Protocol of the Session on October 16, 2014

Deshalb sind wir alle aufgerufen, uns über dieses Thema Gedanken zu machen.

(Beifall bei der FDP)

Wer das Herbstgutachten liest, stellt fest, es heißt dort, dass die seit längerer Zeit erwartete Konjunkturbelebung ausbleibt. Wir hatten im ifo-Geschäftsklimaindex sehr negative Daten in den letzten fünf Monaten in Folge. Die Weltwirtschaft weist schlechte Daten auf. Auch wer sich die Quartalsabschlüsse der DAX-Unternehmen anschaut, wird feststellen, dort gibt es klare Indizien dafür, dass sich die Wirtschaft in eine schwierige Richtung entwickelt. Deswegen ist es angesichts der zurückgehenden Auftragseingänge bei deutschen Unternehmen völlig klar, wir müssen Sorge dafür tragen, dass es wieder wirtschaftlich gute Rahmenbedingungen für Investitionen in diesem Land gibt.

(Beifall bei der FDP und des Abg. Michael Bodden- berg (CDU))

Diese Frage beantworten der Sachverständigenrat und die führenden Wirtschaftsunternehmen sehr kritisch; denn neben der weltwirtschaftlichen Entwicklung sind es auch die binnengemachten Probleme, die sehr massiv sind: Die kalte Progression ist nicht geregelt. Die Mütterrente, die Rente mit 63 und die Frauenquote sind eingeführt worden. Hinzu kommen die Erhöhung der Pflegeleistungen und die Erhöhung der Pflegekarenzzeiten. Die Energiewende läuft in eine falsche Richtung. Infrastrukturprobleme werden nicht gelöst. Diese wirtschaftlich notwendigen Fragen, was die Rahmenbedingungen angeht, werden von dieser Bundesregierung in keiner Weise angegangen.

(Thorsten Schäfer-Gümbel (SPD): Jetzt aber! Sie befinden sich gerade im doppelten Sinkflug!)

Im Gegenteil, diese Kanzlerin und diese Regierung verschärfen die Situation in Deutschland massiv. Das, was hier passiert, ist unverantwortlich.

(Beifall bei der FDP)

Herr Kollege Schäfer-Gümbel, man kann eben nicht ewig über seine Verhältnisse leben, und deshalb war es richtig, dass unter Gerhard Schröder und Wolfgang Clement die Agenda 2010 ins Leben gerufen wurde.

(Thorsten Schäfer-Gümbel (SPD): Kollege Rentsch muss das hier vortragen!

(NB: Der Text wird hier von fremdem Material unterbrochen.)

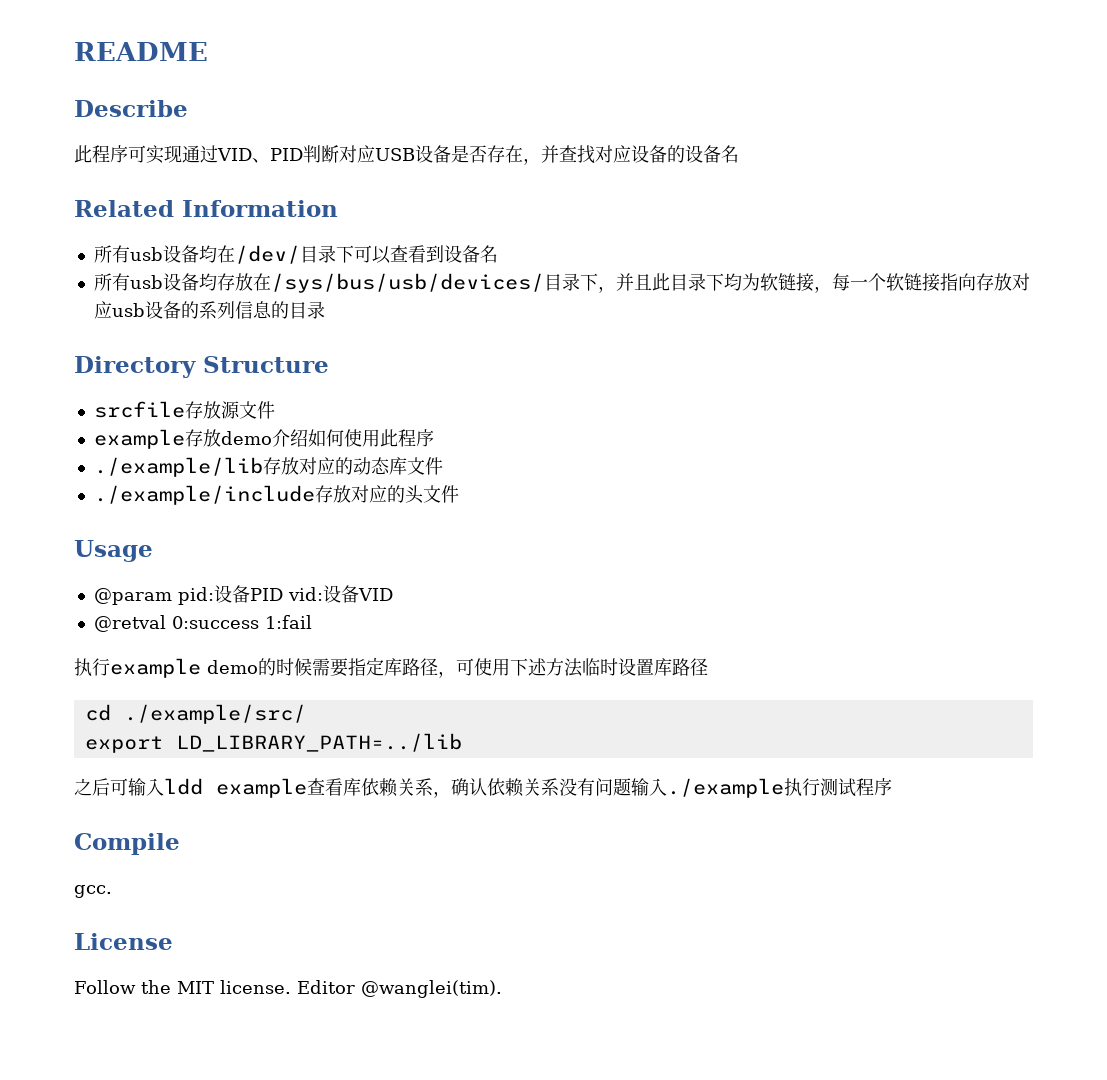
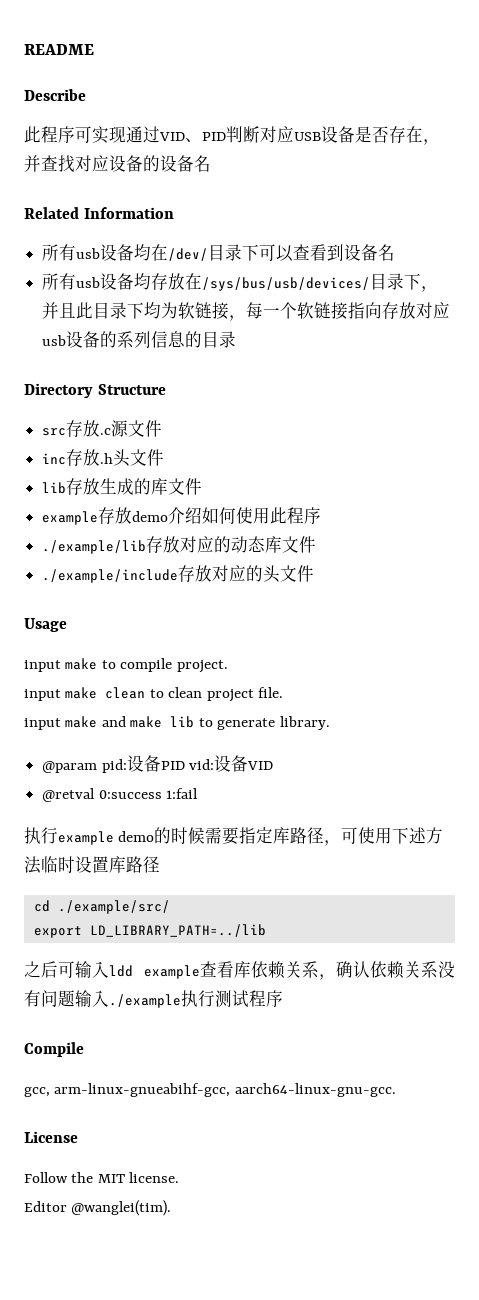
[93,401,221,419] srcfile存放 -> [42,420,112,437] src存放.c
(275, 410) none -> [42,449,165,467] [42,478,203,495] // inc存放.h头文件 // lib存放生成的库文件
(153, 551) none -> [24,658,228,673] [24,687,284,702] [24,716,330,730] // input make to compile project. // input make clean to clean project file. // input make and make lib to generate library.
[74,885,112,898] gcc. -> [24,1083,396,1097] gcc, arm-linux-gnueabihf-gcc, aarch64-linux-gnu-gcc.
(291, 987) none -> (180, 1177) //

In Berlin geht es ja nicht mehr!)

So, wie zurzeit unter Führung der Union und der Kanzlerin und mit Assistenz der SPD in Berlin Politik gemacht wird, wird einer Agenda 2020 nicht mehr auszuweichen sein; denn die Rahmenbedingungen sind mittlerweile so katastrophal sind, dass man nicht immer weiter gegen die Grundsätze der deutschen Volkswirtschaft agieren kann.

(Beifall bei der FDP)

Das funktioniert nicht. Deswegen ist es auf der anderen Seite ebenso wichtig, dass wir Rahmenbedingungen setzen, durch die wieder Investitionen in diesem Land hervorgerufen werden. Es gibt eine Reihe von direkten, ganz konkreten Hinweisen der Wirtschaftsforschungsinstitute darauf, was man machen kann.

Neben der Tatsache, dass die Wirtschaftsforschungsinstitute die Abgabenlast gerade der mittelständischen Unternehmen als viel zu hoch einstufen – die steuerlichen Rahmenbedingungen müssen so gesetzt werden, dass diese Unternehmen wieder investieren können –, sind es gerade die Essentials unserer Volkswirtschaft, die gute Infrastruktur, die wir hatten und wiederbekommen müssen, und entsprechende Rahmenbedingungen, was moderne Technologien und Forschung angeht.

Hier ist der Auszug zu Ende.